House debates

Thursday, 11 October 2012

Questions without Notice

Carbon Pricing

2:11 pm

Photo of Julia GillardJulia Gillard (Lalor, Australian Labor Party, Prime Minister) Share this | Hansard source

To the shadow Treasurer, I refer him to today's employment figures and the creation of 32,000 jobs. I refer him to the Leader of the Opposition's reckless fear campaign, which the shadow Treasurer is now trying to reinterpret because the shadow Treasurer must know the kind of nonsense that was spouted by the Leader of the Opposition. What the opposition went round saying for months and months and months was that the economy would basically halt the day carbon pricing came into effect, and that it would be a wrecking ball through our economy. Terminology like 'a permanent depression' was used. Whyalla was going to be wiped off the map.

Let us be very, very clear here: what the Leader of the Opposition effectively predicted was the loss of hundreds and hundreds and hundreds and hundreds of thousands of jobs. That was the nature of his fear campaign. The coal industry—not to exist anymore. The town of Whyalla—gone. All manufacturing—gone. A wrecking ball through the economy; a permanent depression. These were the predictions.

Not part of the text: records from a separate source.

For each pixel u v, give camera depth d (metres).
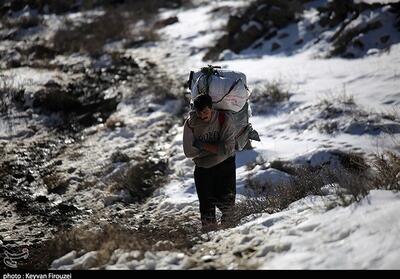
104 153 21.80
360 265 7.70
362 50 29.09
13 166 20.70
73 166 20.73
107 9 56.38
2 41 44.12
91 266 9.29
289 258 8.35
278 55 33.34
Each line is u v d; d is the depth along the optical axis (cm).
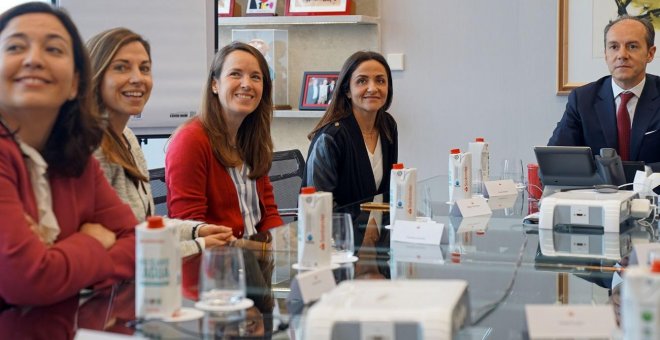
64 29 170
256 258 197
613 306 149
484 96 483
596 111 389
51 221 164
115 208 182
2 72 163
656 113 379
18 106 163
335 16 480
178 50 383
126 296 160
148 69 248
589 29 461
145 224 144
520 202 305
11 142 161
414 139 496
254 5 498
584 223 241
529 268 188
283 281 171
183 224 245
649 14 449
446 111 489
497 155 484
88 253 160
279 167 373
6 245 150
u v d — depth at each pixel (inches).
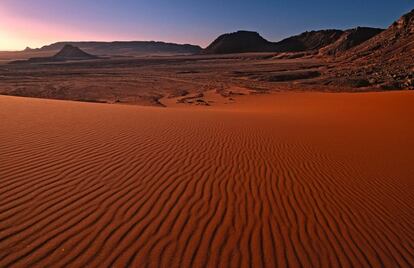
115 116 547.2
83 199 208.1
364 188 285.3
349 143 485.1
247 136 459.2
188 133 442.9
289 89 2383.1
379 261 172.9
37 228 170.2
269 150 386.0
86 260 149.3
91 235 168.6
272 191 253.0
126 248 161.0
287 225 200.4
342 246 183.0
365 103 1257.4
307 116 852.0
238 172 290.7
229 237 180.7
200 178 266.4
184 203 217.2
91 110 607.5
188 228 185.6
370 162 381.1
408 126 722.8
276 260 164.2
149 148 343.3
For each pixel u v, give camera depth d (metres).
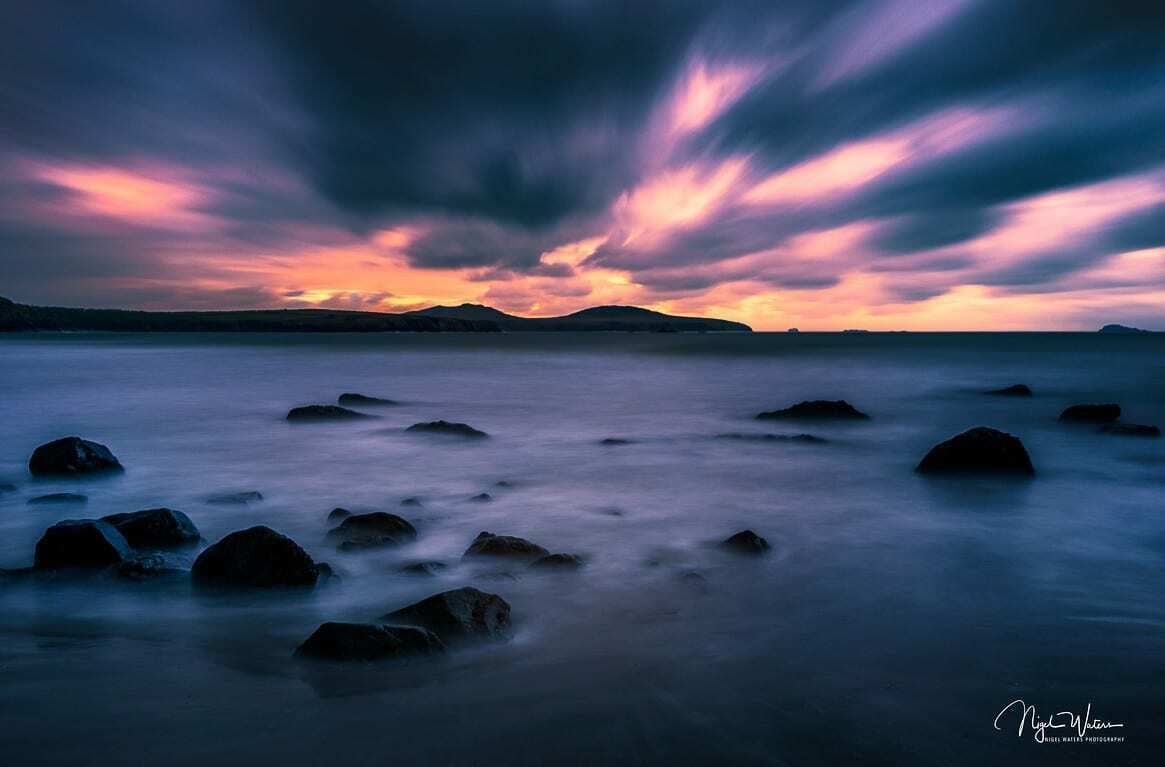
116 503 10.68
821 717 4.16
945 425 20.81
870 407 26.53
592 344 127.00
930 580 7.07
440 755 3.72
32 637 5.41
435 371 46.59
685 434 18.70
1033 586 6.89
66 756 3.69
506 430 19.59
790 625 5.76
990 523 9.61
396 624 5.20
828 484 12.34
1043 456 15.08
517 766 3.62
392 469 13.75
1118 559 7.88
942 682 4.66
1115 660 5.04
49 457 12.62
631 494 11.49
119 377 38.53
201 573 6.64
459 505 10.56
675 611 6.09
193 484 12.23
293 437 17.92
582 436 18.38
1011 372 46.25
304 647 4.98
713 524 9.50
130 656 5.05
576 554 7.89
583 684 4.59
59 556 6.88
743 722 4.09
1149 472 13.15
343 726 4.02
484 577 6.97
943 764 3.68
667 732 3.97
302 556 6.66
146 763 3.62
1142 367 52.38
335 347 96.25
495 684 4.57
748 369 50.88
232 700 4.33
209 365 50.28
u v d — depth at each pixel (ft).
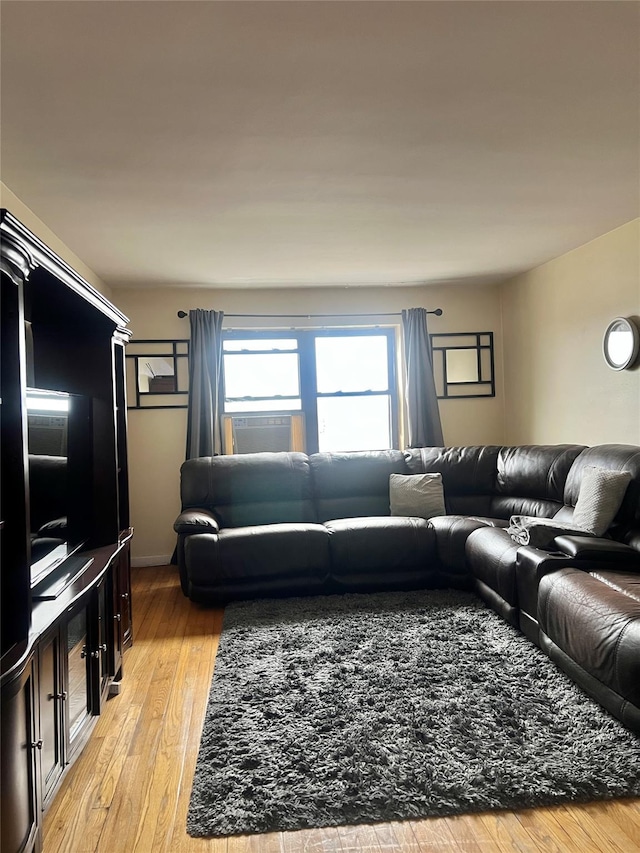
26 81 6.52
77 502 8.83
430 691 8.48
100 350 9.25
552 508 13.38
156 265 14.58
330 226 12.07
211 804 6.16
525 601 10.27
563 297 15.17
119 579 9.50
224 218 11.30
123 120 7.47
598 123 8.07
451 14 5.66
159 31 5.72
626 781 6.31
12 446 5.16
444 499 15.87
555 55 6.42
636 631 7.12
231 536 13.23
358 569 13.51
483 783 6.33
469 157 9.04
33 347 9.05
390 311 18.17
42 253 5.88
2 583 5.09
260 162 8.87
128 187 9.62
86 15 5.44
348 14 5.58
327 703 8.23
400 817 5.93
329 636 10.75
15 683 4.76
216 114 7.39
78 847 5.65
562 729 7.38
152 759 7.11
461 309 18.34
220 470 15.51
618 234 13.02
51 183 9.38
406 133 8.14
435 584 13.75
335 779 6.52
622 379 13.24
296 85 6.81
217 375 17.12
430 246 13.88
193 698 8.70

What has in fact happened—and the shadow Treasurer really knows this, but feels the need to fall in line with this reckless campaign—is that we have continued to see jobs growth. We have continued to see jobs growth at a time of volatility continuing in the global economy.

I would refer the shadow Treasurer to the work of the IMF. He might hang his head about that—needing to look at the work of the IMF—but it records, of course, the circumstances of the global economy and some of the things that are impacting on global growth rates. It also records the circumstances of the Australian economy, where we continue to see growth at trend, where we continue to see jobs created, and where we continue to see low unemployment rates. When you look around the world, who would you change with? America? No—higher than us. The UK? No—higher than us. Parts of Europe with unemployment rates at 20 per cent or 25 per cent? Here, in the Australian economy: low unemployment; low inflation; a triple-A credit rating from all three major credit ratings agencies—something never achieved by the Howard government in office.

The opposition should stop talking the Australian economy down. Australians are proud of the economy we have created. We have done it together—employers, employees, unions and the government, working in partnership in the worst economic downturn since the great recession of the late 1920s, and we have come through, building jobs, and we will continue to build for the future through our clean energy package and build jobs at the same time.